Es Oseas el primero que ha utilizado el tema del matrimonio para revelar el amor de Yahvé por su pueblo. Su experiencia de esposo traicionado ayuda a Oseas a ver la idolatría como un inmenso y desvergonzado adulterio. Aunque el pueblo rompió con sus repetidas infidelidades la Alianza, Dios va a renovarla y esta vez la amante infiel permanecerá fiel (cc. 1-3). Incluso Dios quiere ser llamado "Mi Esposo” (2,18), con lo que se da a conocer como el que ama a su pueblo con la ternura y pasión con la que un esposo quiere a su esposa. Jeremías (2,2; 3,1-13), Isaías (54,4-8; 62,3-5) y Ezequiel (cc. 16 y 23) recogen este mismo simbolismo nupcial e insisten en el amor gratuito de Dios por su pueblo, al que ha colmado de beneficios, amor que Isaías 66,13 compara también con el de una madre hacia su hijo, y del que quiere su conversión con una obediencia llena de amor y no por una sumisión servil, estando dispuesto a perdonarle sus adulterios y prostituciones, es decir sus abandonos religiosos e idolatrías, con tal que Israel se convierta y vuelva a Dios. El perdón de Dios y una Alianza nueva definitiva están claramente anunciados en Jeremías 31,31-34, Isaías 54,8-10 y Ezequiel 16,60.

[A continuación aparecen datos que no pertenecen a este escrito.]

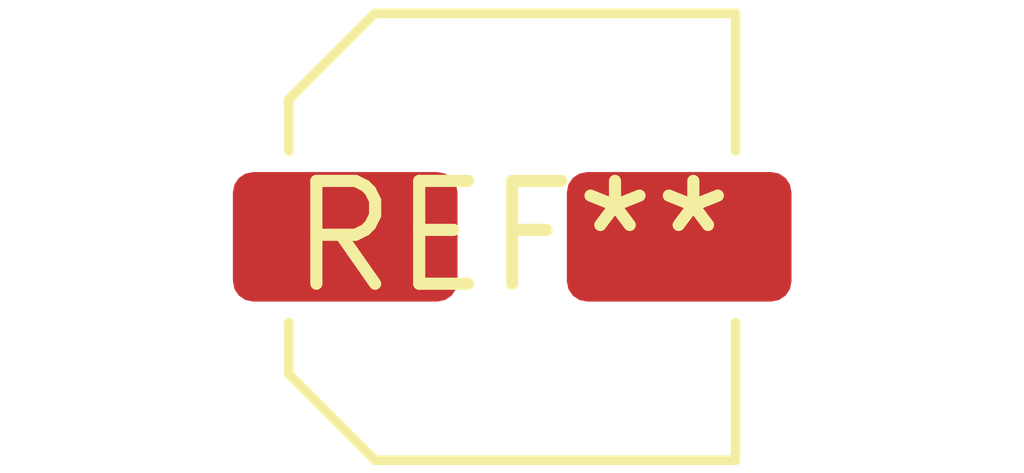
<source format=kicad_pcb>
(kicad_pcb (version 20240108) (generator pcbnew)

  (general
    (thickness 1.6)
  )

  (paper "A4")
  (layers
    (0 "F.Cu" signal)
    (31 "B.Cu" signal)
    (32 "B.Adhes" user "B.Adhesive")
    (33 "F.Adhes" user "F.Adhesive")
    (34 "B.Paste" user)
    (35 "F.Paste" user)
    (36 "B.SilkS" user "B.Silkscreen")
    (37 "F.SilkS" user "F.Silkscreen")
    (38 "B.Mask" user)
    (39 "F.Mask" user)
    (40 "Dwgs.User" user "User.Drawings")
    (41 "Cmts.User" user "User.Comments")
    (42 "Eco1.User" user "User.Eco1")
    (43 "Eco2.User" user "User.Eco2")
    (44 "Edge.Cuts" user)
    (45 "Margin" user)
    (46 "B.CrtYd" user "B.Courtyard")
    (47 "F.CrtYd" user "F.Courtyard")
    (48 "B.Fab" user)
    (49 "F.Fab" user)
    (50 "User.1" user)
    (51 "User.2" user)
    (52 "User.3" user)
    (53 "User.4" user)
    (54 "User.5" user)
    (55 "User.6" user)
    (56 "User.7" user)
    (57 "User.8" user)
    (58 "User.9" user)
  )

  (setup
    (pad_to_mask_clearance 0)
    (pcbplotparams
      (layerselection 0x00010fc_ffffffff)
      (plot_on_all_layers_selection 0x0000000_00000000)
      (disableapertmacros false)
      (usegerberextensions false)
      (usegerberattributes false)
      (usegerberadvancedattributes false)
      (creategerberjobfile false)
      (dashed_line_dash_ratio 12.000000)
      (dashed_line_gap_ratio 3.000000)
      (svgprecision 4)
      (plotframeref false)
      (viasonmask false)
      (mode 1)
      (useauxorigin false)
      (hpglpennumber 1)
      (hpglpenspeed 20)
      (hpglpendiameter 15.000000)
      (dxfpolygonmode false)
      (dxfimperialunits false)
      (dxfusepcbnewfont false)
      (psnegative false)
      (psa4output false)
      (plotreference false)
      (plotvalue false)
      (plotinvisibletext false)
      (sketchpadsonfab false)
      (subtractmaskfromsilk false)
      (outputformat 1)
      (mirror false)
      (drillshape 1)
      (scaleselection 1)
      (outputdirectory "")
    )
  )

  (net 0 "")

  (footprint "C_Elec_5x5.4" (layer "F.Cu") (at 0 0))

)

</source>
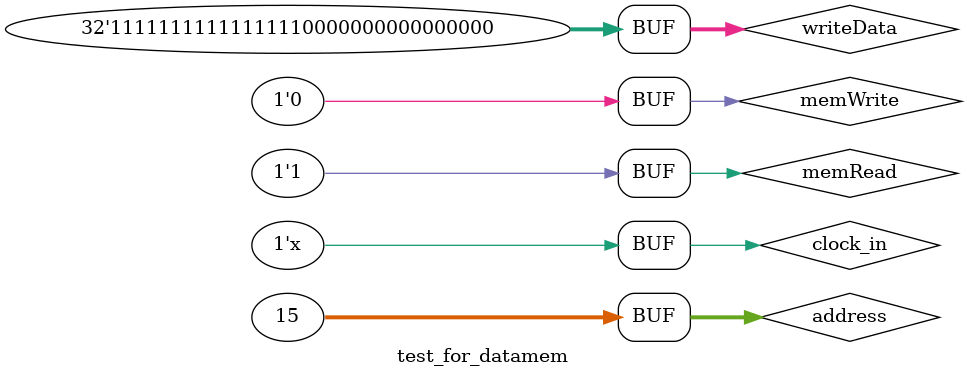
<source format=v>
`timescale 1ns / 1ps


module test_for_datamem;

	// Inputs
	reg clock_in;
	reg [31:0] writeData;
	reg [31:0] address;
	reg memRead;
	reg memWrite;

	// Outputs
	wire [31:0] readData;

	// Instantiate the Unit Under Test (UUT)
	data_memory uut (
		.clock_in(clock_in), 
		.writeData(writeData), 
		.address(address), 
		.memRead(memRead), 
		.memWrite(memWrite), 
		.readData(readData)
	);

	initial begin
		// Initialize Inputs
		clock_in = 0;
		writeData = 0;
		address = 0;
		memRead = 0;
		memWrite = 0;

		// Wait 100 ns for global reset to finish
		#185;
		memWrite = 1'b1;
		address = 32'b00000000000000000000000000001111;
		writeData = 32'b11111111111111110000000000000000;
		memRead=0;
		#250;
		memRead = 1'b1;
		memWrite = 1'b0;
        
		// Add stimulus here

	end
	always 
		begin
		    #100;
			 clock_in = ~clock_in;
		end;
      
endmodule


</source>
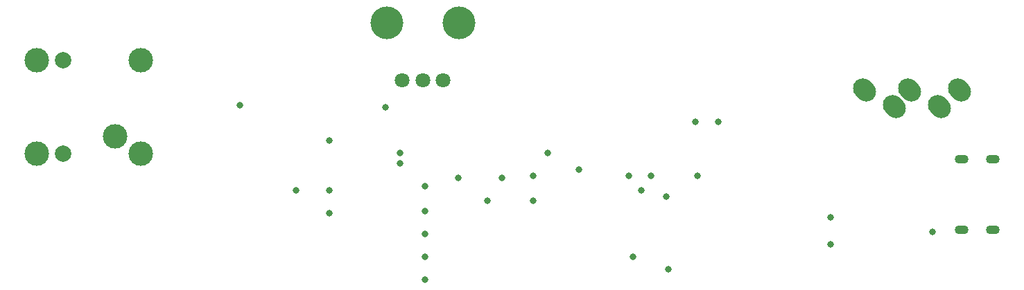
<source format=gbs>
G04 #@! TF.GenerationSoftware,KiCad,Pcbnew,8.0.2*
G04 #@! TF.CreationDate,2024-08-20T22:37:26-04:00*
G04 #@! TF.ProjectId,plugnslay,706c7567-6e73-46c6-9179-2e6b69636164,rev?*
G04 #@! TF.SameCoordinates,Original*
G04 #@! TF.FileFunction,Soldermask,Bot*
G04 #@! TF.FilePolarity,Negative*
%FSLAX46Y46*%
G04 Gerber Fmt 4.6, Leading zero omitted, Abs format (unit mm)*
G04 Created by KiCad (PCBNEW 8.0.2) date 2024-08-20 22:37:26*
%MOMM*%
%LPD*%
G01*
G04 APERTURE LIST*
G04 Aperture macros list*
%AMHorizOval*
0 Thick line with rounded ends*
0 $1 width*
0 $2 $3 position (X,Y) of the first rounded end (center of the circle)*
0 $4 $5 position (X,Y) of the second rounded end (center of the circle)*
0 Add line between two ends*
20,1,$1,$2,$3,$4,$5,0*
0 Add two circle primitives to create the rounded ends*
1,1,$1,$2,$3*
1,1,$1,$4,$5*%
G04 Aperture macros list end*
%ADD10O,1.700000X1.100000*%
%ADD11C,3.000000*%
%ADD12C,2.000000*%
%ADD13HorizOval,2.400000X0.212132X-0.212132X-0.212132X0.212132X0*%
%ADD14C,4.000000*%
%ADD15C,1.800000*%
%ADD16C,0.800000*%
G04 APERTURE END LIST*
D10*
X200200000Y-116080000D03*
X204000000Y-116080000D03*
X200200000Y-107440000D03*
X204000000Y-107440000D03*
D11*
X96774000Y-104648000D03*
D12*
X90424000Y-106778000D03*
X90424000Y-95348000D03*
D11*
X87224000Y-106778000D03*
X87224000Y-95348000D03*
X99924000Y-106778000D03*
X99924000Y-95348000D03*
D13*
X191998000Y-100960000D03*
X193798000Y-98960000D03*
X199898000Y-98960000D03*
X197498000Y-100960000D03*
X188298000Y-98960000D03*
D14*
X129966000Y-90744000D03*
X138766000Y-90744000D03*
D15*
X136866000Y-97744000D03*
X134366000Y-97744000D03*
X131866000Y-97744000D03*
D16*
X134620000Y-113792000D03*
X129794000Y-101092000D03*
X167626153Y-102820847D03*
X122936000Y-111252000D03*
X184150000Y-114554000D03*
X134620000Y-110744000D03*
X147828000Y-109474000D03*
X196596000Y-116332000D03*
X112014000Y-100838000D03*
X142240000Y-112522000D03*
X118872000Y-111252000D03*
X131572000Y-107950000D03*
X134620000Y-122174000D03*
X160020000Y-119380000D03*
X134620000Y-119380000D03*
X184150000Y-117856000D03*
X164084000Y-112014000D03*
X170434000Y-102844000D03*
X164338000Y-120904000D03*
X122936000Y-114046000D03*
X131572000Y-106680000D03*
X122936000Y-105156000D03*
X138684000Y-109728000D03*
X134620000Y-116586000D03*
X153416000Y-108712000D03*
X149606000Y-106680000D03*
X162280000Y-109474000D03*
X161036000Y-111252000D03*
X159512000Y-109474000D03*
X144018000Y-109728000D03*
X147828000Y-112522000D03*
X167894000Y-109474000D03*
M02*

</source>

Pero estos textos sobre la Alianza están de rechazo llenos de enseñanzas para la vida de los esposos. La fidelidad, bondad, benevolencia, ternura y perdón de Yahvé son un ejemplo por parte de Dios de lo que debe ser el amor del hombre hacia la mujer y la amorosa fidelidad de los esposos. No cabe duda de que estos textos han contribuido a afinar los sentimientos masculinos con respecto a la mujer, así como han favorecido una cierta exigencia moral destinada a promover la fidelidad y, en consecuencia, proteger el matrimonio de los desórdenes de la sexualidad, ennobleciendo el ideal matrimonial y promoviendo la monogamia.

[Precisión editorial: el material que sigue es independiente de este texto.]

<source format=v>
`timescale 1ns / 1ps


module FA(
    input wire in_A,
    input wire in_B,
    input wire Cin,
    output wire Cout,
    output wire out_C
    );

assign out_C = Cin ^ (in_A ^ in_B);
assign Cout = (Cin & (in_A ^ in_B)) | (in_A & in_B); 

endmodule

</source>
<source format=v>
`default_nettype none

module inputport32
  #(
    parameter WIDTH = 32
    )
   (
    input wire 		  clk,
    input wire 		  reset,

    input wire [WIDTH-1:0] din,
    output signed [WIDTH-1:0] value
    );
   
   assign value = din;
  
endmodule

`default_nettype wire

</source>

Los otros libros sapienciales evitan cuidadosamente el exaltar la belleza física en sí. Solamente hay motivo de alegría si ésta si va acompañada por la fidelidad y la virtud (Eclo 26,21). La sabiduría desempeña un papel importante en el desarrollo de las relaciones familiares: así los deberes de los hijos con los padres (Eclo 3,1-16; 7,27-28), de los padres con los hijos (Eclo 7, 23-25; 16,1-14), de los maridos con la mujer (Eclo 9,1-13; 23,22-25). Hay que destacar Prov 31,10-31 con su descripción de la mujer fuerte. Estos libros ensalzan también la dicha que la mujer proporciona a su marido (Prov 18,22; Eclo 26,1-4; 26,13-18). La importancia de la virtud es tal que vale más la virtud incluso estéril que una familia fecunda pero impía (Sab 3,13-4,6). Es decir, los hijos no son por sí solos un factor de salvación; los verdaderos hijos de Abrahán son, como dirá más claramente el Nuevo Testamento, “los nacidos de la fe” (Gál 3,7). No obstante, la revelación veterotestamentaria desconoce decididamente el maltusianismo; para ella, el fruto de las entrañas es consecuencia de la dadivosidad del Señor y algo eminentemente deseable (Sal 127,3), siendo la fecundidad la mayor bendición que Dios concede a un matrimonio (Gén 1,28; 4,1; Rut 4,11-13; 1 Sam 1,5-13; 2 Mac 7,22-23), y los hijos una gran alegría y riqueza (Sal 127; 128; Prov 17,6; Eclo 30,1-6), aunque hay que educarlos y corregirlos (Eclo 30,7-13); mientras que la esterilidad se consideraba una maldición (Gén 15,2; 16,4; 30,1-2; Jue 11,37-40).